Technical Report: Relational Data Synthesis using Generative Adversarial Networks: A Design Space Exploration
https://github.com/ruclty/Daisy/blob/master/daisy.pdf
Before running the code, please make sure your Python version is above 3.6. Then install necessary packages by :
pip install -r requirements.txt
All public datasets we used in our work can be downloaded from the datasets page.
You need to write a .json file as the configuration. The keyworks should include :
- name: required, name of the output file
- train: required, path of the training file
- sample: required, path of the sampling file
- normalize_cols: required, a list contains index of the normalize columns
- gmm_cols: required, a list contains index of the gmm columns
- one-hot_cols: required, a list contains index of the one-hot columns
- ordinal_cols: required, a list contains index of the ordinal columns
- model: required, model of the generator, LGAN(LSTM) or VGAN(MLP)

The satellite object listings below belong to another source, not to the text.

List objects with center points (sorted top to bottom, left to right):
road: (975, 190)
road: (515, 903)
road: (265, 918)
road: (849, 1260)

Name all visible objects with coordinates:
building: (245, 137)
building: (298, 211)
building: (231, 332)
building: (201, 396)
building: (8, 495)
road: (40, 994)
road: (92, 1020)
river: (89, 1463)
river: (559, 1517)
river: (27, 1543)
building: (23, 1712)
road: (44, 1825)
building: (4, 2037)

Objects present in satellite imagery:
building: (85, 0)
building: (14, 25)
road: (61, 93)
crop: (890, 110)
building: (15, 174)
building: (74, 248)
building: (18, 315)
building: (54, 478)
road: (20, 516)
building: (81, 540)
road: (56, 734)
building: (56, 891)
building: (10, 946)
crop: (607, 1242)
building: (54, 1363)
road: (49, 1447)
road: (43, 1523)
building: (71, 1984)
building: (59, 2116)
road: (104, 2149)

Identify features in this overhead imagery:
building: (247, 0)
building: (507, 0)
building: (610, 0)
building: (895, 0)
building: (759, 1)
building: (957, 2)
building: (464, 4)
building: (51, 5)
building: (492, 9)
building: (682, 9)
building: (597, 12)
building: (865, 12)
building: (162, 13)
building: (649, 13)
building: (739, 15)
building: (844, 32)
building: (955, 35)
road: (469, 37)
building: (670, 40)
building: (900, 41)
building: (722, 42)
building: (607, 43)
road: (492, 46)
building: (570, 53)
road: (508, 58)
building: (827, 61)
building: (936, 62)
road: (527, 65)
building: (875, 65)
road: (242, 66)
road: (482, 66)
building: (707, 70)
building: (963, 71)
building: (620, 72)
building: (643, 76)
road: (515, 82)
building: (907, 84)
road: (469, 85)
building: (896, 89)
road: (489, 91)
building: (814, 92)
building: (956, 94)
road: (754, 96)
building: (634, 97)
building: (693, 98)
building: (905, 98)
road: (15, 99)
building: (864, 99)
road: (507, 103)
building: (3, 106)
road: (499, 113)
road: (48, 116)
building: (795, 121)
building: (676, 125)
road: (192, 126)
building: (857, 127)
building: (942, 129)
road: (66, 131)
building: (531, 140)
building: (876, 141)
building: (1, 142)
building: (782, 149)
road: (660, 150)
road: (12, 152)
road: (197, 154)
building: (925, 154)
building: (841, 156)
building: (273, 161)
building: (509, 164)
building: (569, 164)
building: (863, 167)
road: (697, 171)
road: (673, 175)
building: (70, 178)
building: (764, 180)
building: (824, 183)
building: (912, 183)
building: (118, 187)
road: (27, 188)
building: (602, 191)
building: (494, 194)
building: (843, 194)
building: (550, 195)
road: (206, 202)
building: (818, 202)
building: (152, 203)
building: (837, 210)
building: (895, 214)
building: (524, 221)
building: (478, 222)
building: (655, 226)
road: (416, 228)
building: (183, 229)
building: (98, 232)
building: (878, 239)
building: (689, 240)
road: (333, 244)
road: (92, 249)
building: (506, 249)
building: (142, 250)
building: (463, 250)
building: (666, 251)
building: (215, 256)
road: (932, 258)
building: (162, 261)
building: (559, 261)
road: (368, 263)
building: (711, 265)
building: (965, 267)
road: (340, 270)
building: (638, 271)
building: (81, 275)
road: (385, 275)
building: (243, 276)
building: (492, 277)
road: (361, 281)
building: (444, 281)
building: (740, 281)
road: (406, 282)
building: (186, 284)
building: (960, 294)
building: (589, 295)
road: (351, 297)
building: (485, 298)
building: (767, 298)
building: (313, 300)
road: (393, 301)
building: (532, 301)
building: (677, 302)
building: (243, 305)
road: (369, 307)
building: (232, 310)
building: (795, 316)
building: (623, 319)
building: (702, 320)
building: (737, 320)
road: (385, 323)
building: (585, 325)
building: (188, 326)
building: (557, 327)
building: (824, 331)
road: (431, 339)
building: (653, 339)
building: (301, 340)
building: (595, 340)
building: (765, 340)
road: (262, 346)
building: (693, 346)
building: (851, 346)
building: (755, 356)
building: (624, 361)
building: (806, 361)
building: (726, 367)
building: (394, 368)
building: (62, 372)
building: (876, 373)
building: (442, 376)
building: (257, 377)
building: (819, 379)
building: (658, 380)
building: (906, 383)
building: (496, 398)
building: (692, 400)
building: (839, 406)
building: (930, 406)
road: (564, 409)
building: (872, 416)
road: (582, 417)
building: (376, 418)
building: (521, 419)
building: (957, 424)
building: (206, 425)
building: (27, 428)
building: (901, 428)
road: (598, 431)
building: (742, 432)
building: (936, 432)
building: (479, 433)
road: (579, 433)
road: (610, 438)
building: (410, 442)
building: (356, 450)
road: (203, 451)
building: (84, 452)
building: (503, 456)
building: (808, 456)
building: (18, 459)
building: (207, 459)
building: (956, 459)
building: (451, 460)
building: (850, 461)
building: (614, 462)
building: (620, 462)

- dis_model: optional, model of the discriminator, lstm or mlp, default mlp
- n_epochs: required, num of training epochs
- steps_per_epoch: required, steps per epoch
- n_search: required, training times
- rand_search: required, whether to search hyper-parameters randomly
- param: required if rand_search is 'no', hyper-parameter of the NN
- train_method: required, training method
- label: required if train_method is a conditional training, name of the label column
- KL: optional, whether using KL loss in training, default 'yes'
- ratio: optional, the ratio of the number of sample records to the real data, default 1
- sample_times: optional, times of sampling, default 1
Folder "params" contains some examples, you can run the code using those parameter files directly, or write a self-defined parameter file to train a new dataset.
Run the code with the following command :
python Daisy/run.py [parameter file]
or run the following command for quickly start :
./run.sh